Many students call Utah Valley a ‘bubble,’ but in reality there are 40 different faiths represented in the Utah Valley area.
The Interfaith Student Association was founded at UVU 15 years ago to promote religious liberty and expel religious misconceptions. Anyone college age can join. The association exists to support students to live their faith. The ISA met on Wednesday. The topic was: “Charity: The Golden Rule.”
The group spoke about generosity and kindness. Chaplain Linda Walton spoke about how homeless people are often misunderstood. She said we should cultivate greater understanding and good will towards all people. She recommended giving thank you cards, flowers and performing small acts of kindness to those who are less appreciated and loved. She said that often she send cards to her local police officers and government officials who often receive negative attention.
Although ISA has members from all types of beliefs, the group members agree on basic moral principles.
“We all agree to disagree,” said Walton. “We talk about our common values, such as the golden rule. There is some form of the golden rule in every religion.”
All members agreed charity is important. Acts of charity are therapeutic, reduce stress and enable one to have a better attitude said Walton. By giving one receives, she said. Walton encouraged the group members to be courteous especially in uncomfortable situations.

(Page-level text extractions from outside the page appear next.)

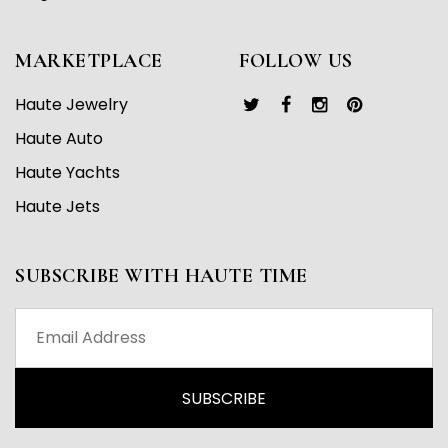
MARKETPLACE
FOLLOW US
Haute Jewelry
Haute Auto
Haute Yachts
Haute Jets
SUBSCRIBE WITH HAUTE TIME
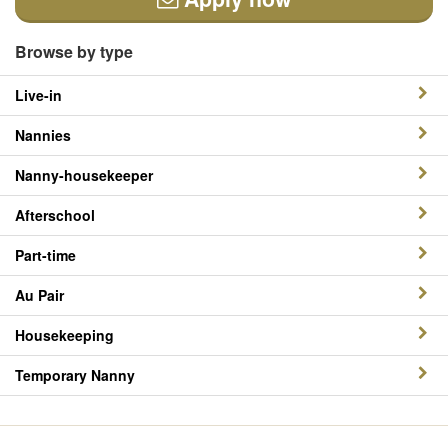
Browse by type
Live-in
Nannies
Nanny-housekeeper
Afterschool
Part-time
Au Pair
Housekeeping
Temporary Nanny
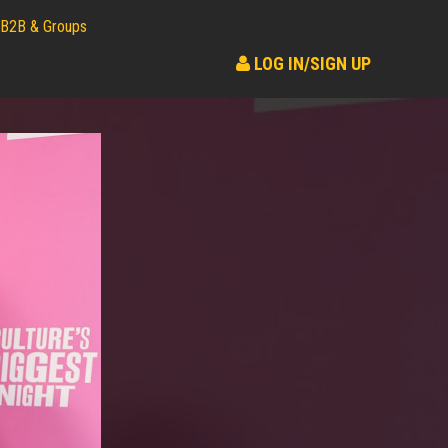
B2B & Groups
LOG IN/SIGN UP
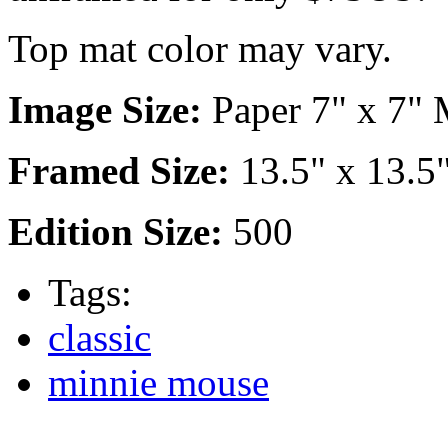
Top mat color may vary.
Image Size:
Paper 7" x 7" M
Framed Size:
13.5" x 13.5
Edition Size:
500
Tags:
classic
minnie mouse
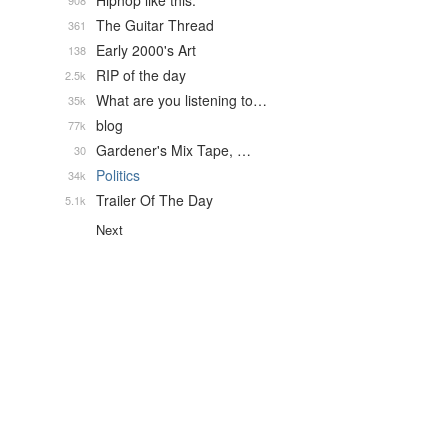
Hiphop like this.
908
The Guitar Thread
361
Early 2000's Art
138
RIP of the day
2.5k
What are you listening to…
35k
blog
77k
Gardener's Mix Tape, …
30
Politics
34k
Trailer Of The Day
5.1k
Next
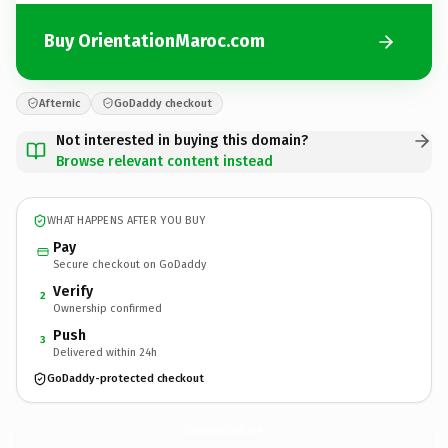
Buy OrientationMaroc.com
Afternic
GoDaddy checkout
Not interested in buying this domain?
Browse relevant content instead
WHAT HAPPENS AFTER YOU BUY
Pay
Secure checkout on GoDaddy
Verify
2
Ownership confirmed
Push
3
Delivered within 24h
GoDaddy-protected checkout
OrientationMaroc.
com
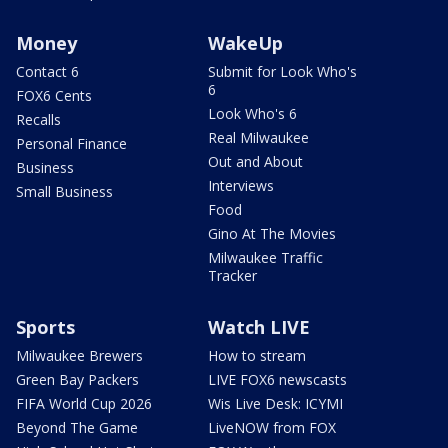
Money
WakeUp
Contact 6
Submit for Look Who's
6
FOX6 Cents
Look Who's 6
Recalls
Real Milwaukee
Personal Finance
Out and About
Business
Interviews
Small Business
Food
Gino At The Movies
Milwaukee Traffic
Tracker
Sports
Watch LIVE
Milwaukee Brewers
How to stream
Green Bay Packers
LIVE FOX6 newscasts
FIFA World Cup 2026
Wis Live Desk: ICYMI
Beyond The Game
LiveNOW from FOX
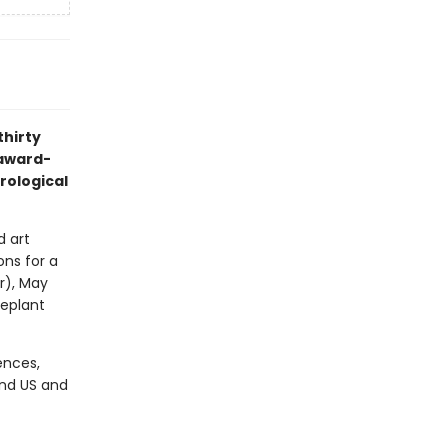
thirty
 award-
trological
d art
ons for a
r), May
seplant
ences,
and US and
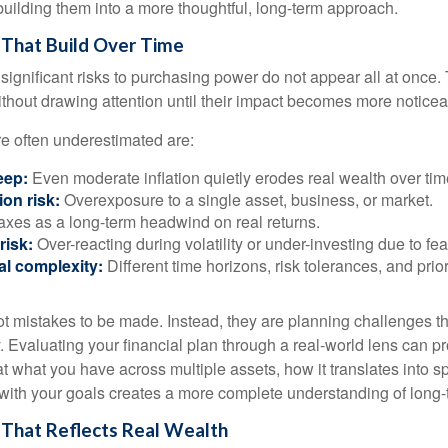
building them into a more thoughtful, long-term approach.
 That Build Over Time
significant risks to purchasing power do not appear all at once.
ithout drawing attention until their impact becomes more noticea
re often underestimated are:
eep:
Even moderate inflation quietly erodes real wealth over tim
on risk:
Overexposure to a single asset, business, or market.
xes as a long-term headwind on real returns.
risk:
Over-reacting during volatility or under-investing due to fea
al complexity:
Different time horizons, risk tolerances, and prior
ot mistakes to be made. Instead, they are planning challenges th
 Evaluating your financial plan through a real-world lens can pr
at what you have across multiple assets, how it translates into 
 with your goals creates a more complete understanding of long-t
n That Reflects Real Wealth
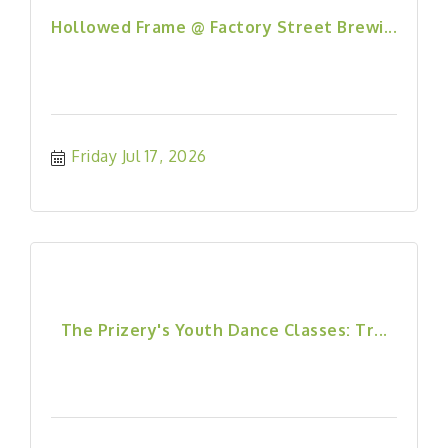
Hollowed Frame @ Factory Street Brewi...
Friday Jul 17, 2026
The Prizery's Youth Dance Classes: Tr...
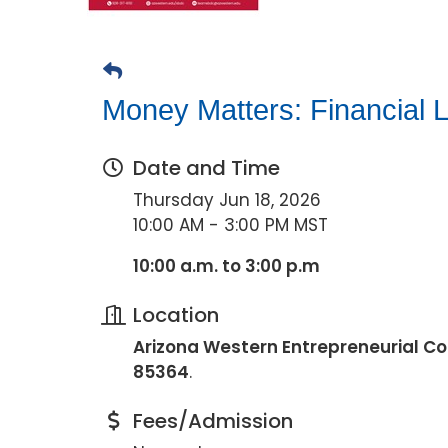
Money Matters: Financial L
Date and Time
Thursday Jun 18, 2026
10:00 AM - 3:00 PM MST
10:00 a.m. to 3:00 p.m
Location
Arizona Western Entrepreneurial Col
85364
.
Fees/Admission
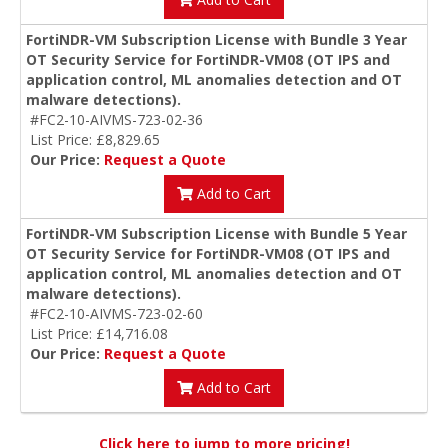
FortiNDR-VM Subscription License with Bundle 3 Year
OT Security Service for FortiNDR-VM08 (OT IPS and
application control, ML anomalies detection and OT
malware detections).
#FC2-10-AIVMS-723-02-36
List Price: £8,829.65
Our Price:
Request a Quote
Add to Cart
FortiNDR-VM Subscription License with Bundle 5 Year
OT Security Service for FortiNDR-VM08 (OT IPS and
application control, ML anomalies detection and OT
malware detections).
#FC2-10-AIVMS-723-02-60
List Price: £14,716.08
Our Price:
Request a Quote
Add to Cart
Click here to jump to more pricing!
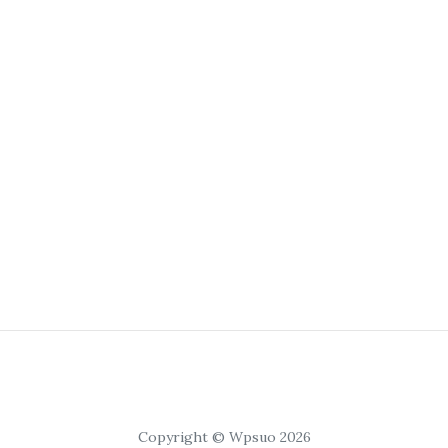
Copyright © Wpsuo 2026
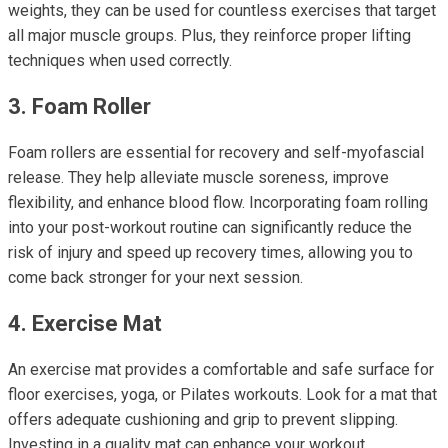
weights, they can be used for countless exercises that target
all major muscle groups. Plus, they reinforce proper lifting
techniques when used correctly.
3. Foam Roller
Foam rollers are essential for recovery and self-myofascial
release. They help alleviate muscle soreness, improve
flexibility, and enhance blood flow. Incorporating foam rolling
into your post-workout routine can significantly reduce the
risk of injury and speed up recovery times, allowing you to
come back stronger for your next session.
4. Exercise Mat
An exercise mat provides a comfortable and safe surface for
floor exercises, yoga, or Pilates workouts. Look for a mat that
offers adequate cushioning and grip to prevent slipping.
Investing in a quality mat can enhance your workout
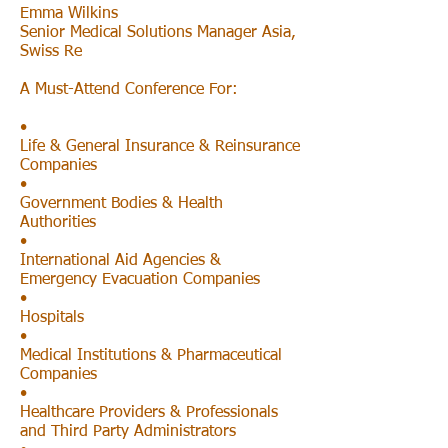
Emma Wilkins
Senior Medical Solutions Manager Asia,
Swiss Re
A Must-Attend Conference For:
•
Life & General Insurance & Reinsurance
Companies
•
Government Bodies & Health
Authorities
•
International Aid Agencies &
Emergency Evacuation Companies
•
Hospitals
•
Medical Institutions & Pharmaceutical
Companies
•
Healthcare Providers & Professionals
and Third Party Administrators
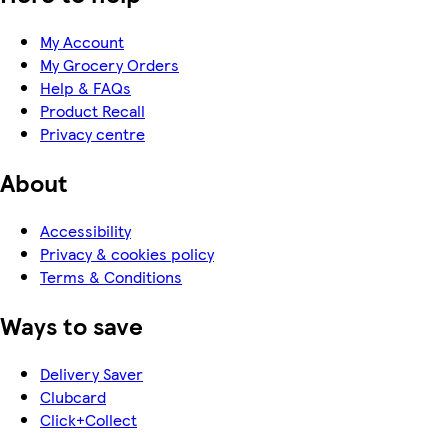
My Account
My Grocery Orders
Help & FAQs
Product Recall
Privacy centre
About
Accessibility
Privacy & cookies policy
Terms & Conditions
Ways to save
Delivery Saver
Clubcard
Click+Collect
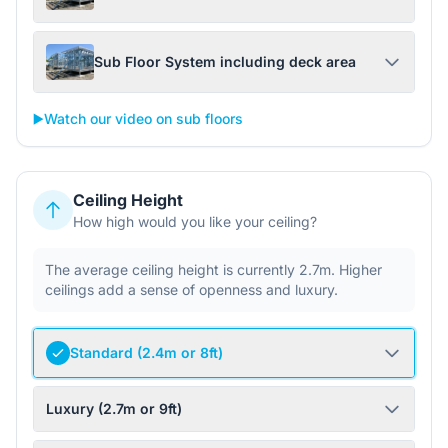
Sub Floor System including deck area
▶️
Watch our video on sub floors
Ceiling Height
How high would you like your ceiling?
The average ceiling height is currently 2.7m. Higher
ceilings add a sense of openness and luxury.
Standard (2.4m or 8ft)
Luxury (2.7m or 9ft)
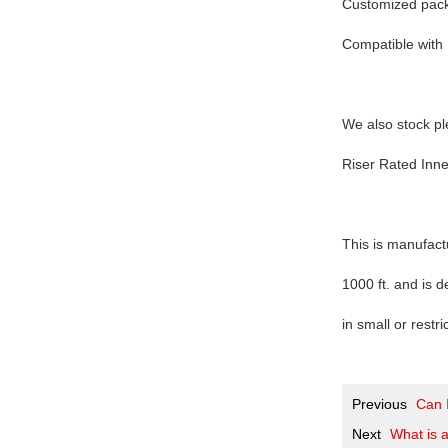
Customized packa
Compatible with 
We also stock pl
Riser Rated Inn
This is manufact
1000 ft. and is d
in small or restr
Previous
Can I
Next
What is a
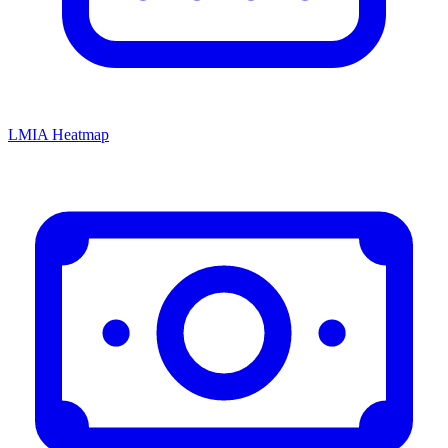
LMIA Heatmap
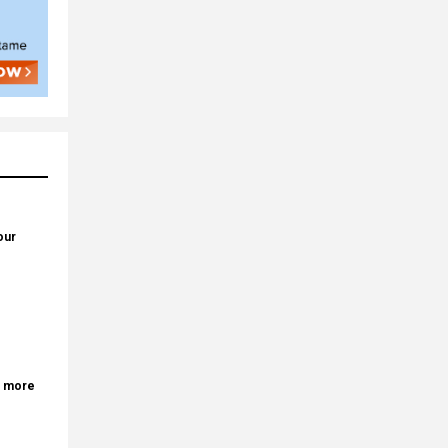
our
r more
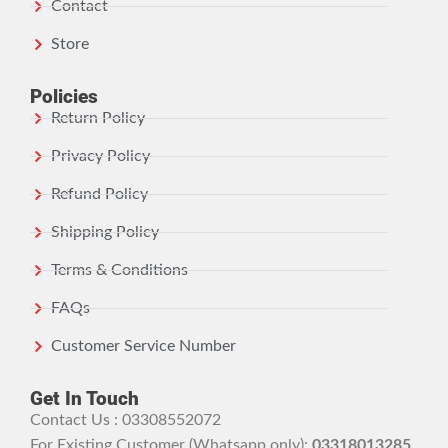
Contact
Store
Policies
Return Policy
Privacy Policy
Refund Policy
Shipping Policy
Terms & Conditions
FAQs
Customer Service Number
Get In Touch
Contact Us : 03308552072
For Existing Customer (Whatsapp only):
03318013285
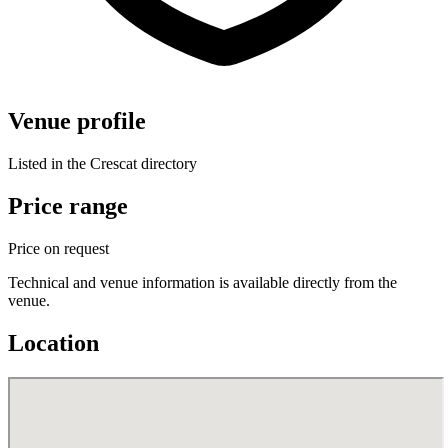
Venue profile
Listed in the Crescat directory
Price range
Price on request
Technical and venue information is available directly from the
venue.
Location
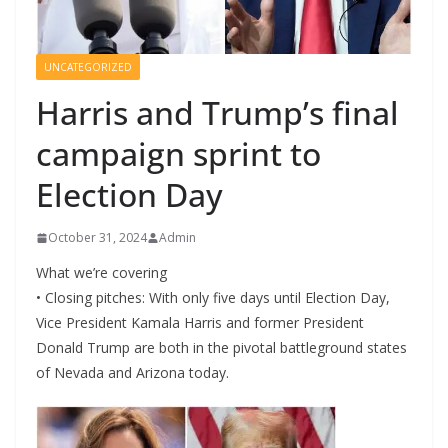
UNCATEGORIZED
Harris and Trump’s final
campaign sprint to
Election Day
October 31, 2024
Admin
What we’re covering
• Closing pitches: With only five days until Election Day,
Vice President Kamala Harris and former President
Donald Trump are both in the pivotal battleground states
of Nevada and Arizona today.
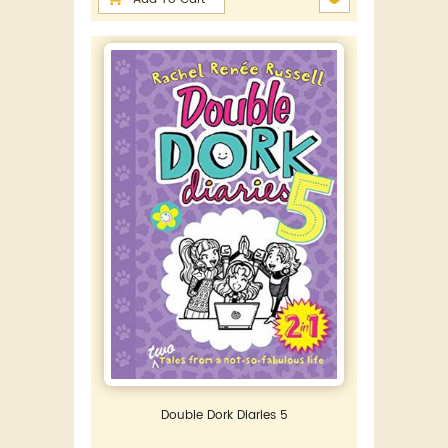
Double Dork Diaries 5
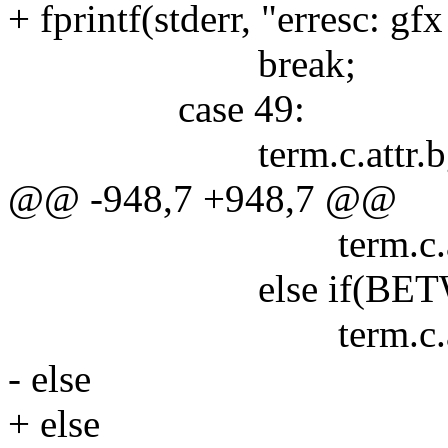
+ fprintf(stderr, "erresc: gf
break;
case 49:
term.c.attr.bg = 
@@ -948,7 +948,7 @@
term.c.attr.fg = a
else if(BETWEEN(at
term.c.attr.fg = a
- else
+ else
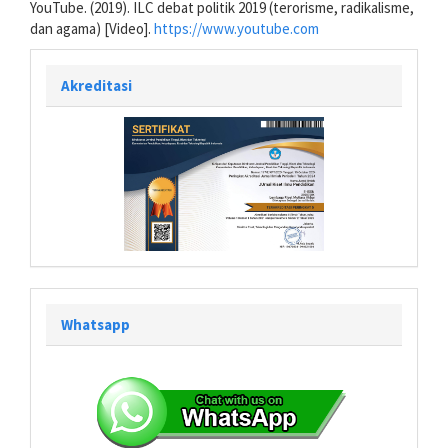
YouTube. (2019). ILC debat politik 2019 (terorisme, radikalisme,
dan agama) [Video].
https://www.youtube.com
Akreditasi
Whatsapp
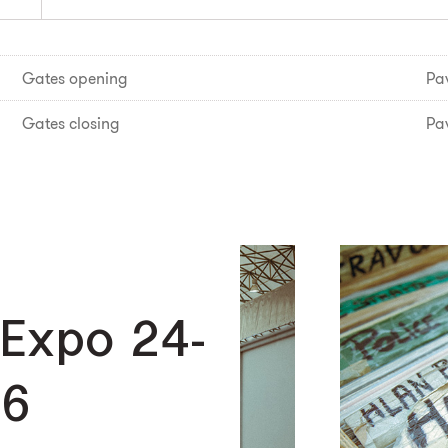
Gates opening
Pav
Gates closing
Pav
 Expo 24-
26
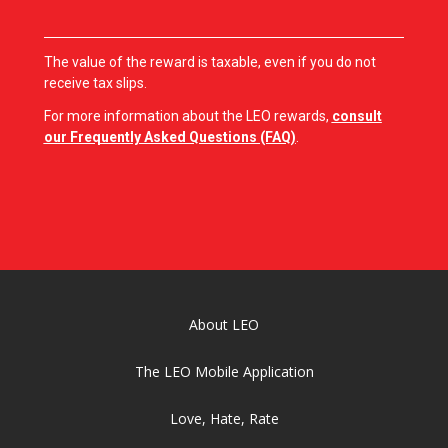
The value of the reward is taxable, even if you do not
receive tax slips.
For more information about the LEO rewards,
consult
our Frequently Asked Questions (FAQ)
.
About LEO
The LEO Mobile Application
Love, Hate, Rate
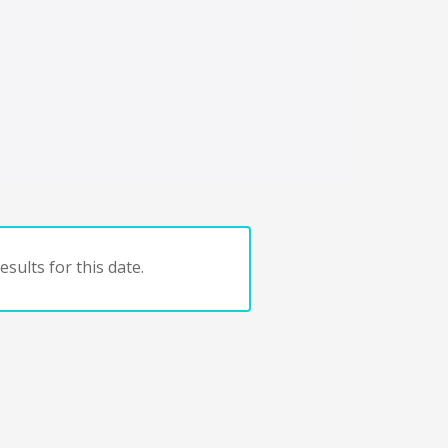
sults for this date.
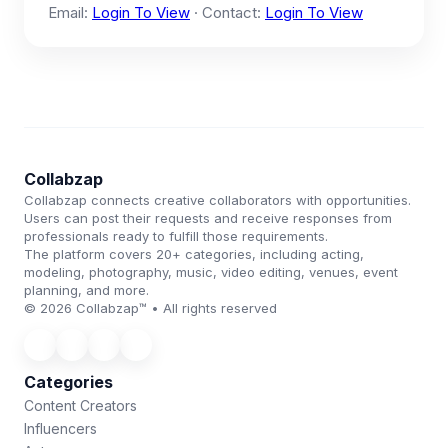
Email:
Login To View
· Contact:
Login To View
Collabzap
Collabzap connects creative collaborators with opportunities.
Users can post their requests and receive responses from
professionals ready to fulfill those requirements.
The platform covers 20+ categories, including acting,
modeling, photography, music, video editing, venues, event
planning, and more.
© 2026 Collabzap™ • All rights reserved
Categories
Content Creators
Influencers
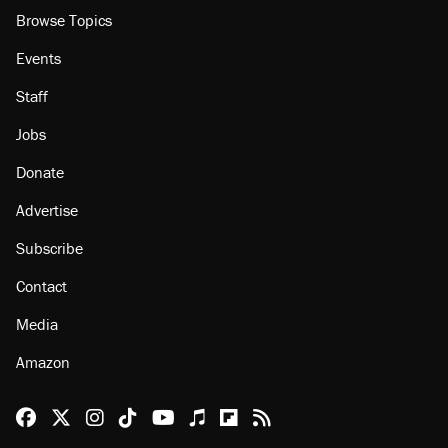
About
Browse Topics
Events
Staff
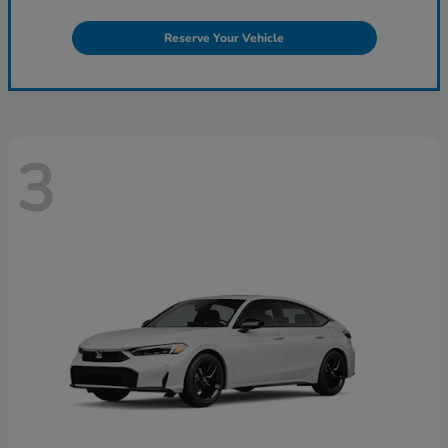
Reserve Your Vehicle
3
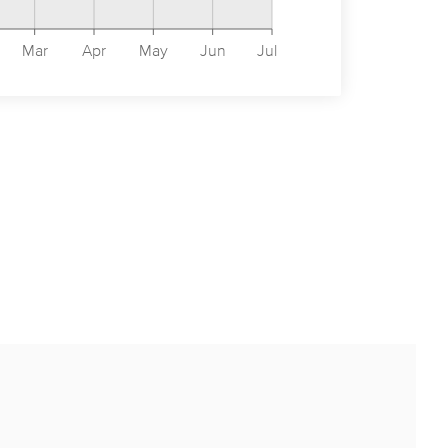
Mar
Apr
May
Jun
Jul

“I learned that I need to put myself out there a lot more,” said Kenna McKay, majoring in Fine Arts at UVU. “I would like to learn about customs of other faiths. I don’t want to offend anyone.”
The ISA provides greater cultural sensitivity for students. It also seeks to provide resources about all types of religions for the decisive college years. It features different religions at the meetings and website to allow for greater understanding.
“I am interested in getting to know about other faiths because I want to be more accepting of other faiths,” said Paul Peterson, UVU student majoring in Behavioral Sciences.
Learning about other religions and beliefs is insightful according to the members of ISA.
“We want to get on all campuses and expand to the whole state,” said Walton.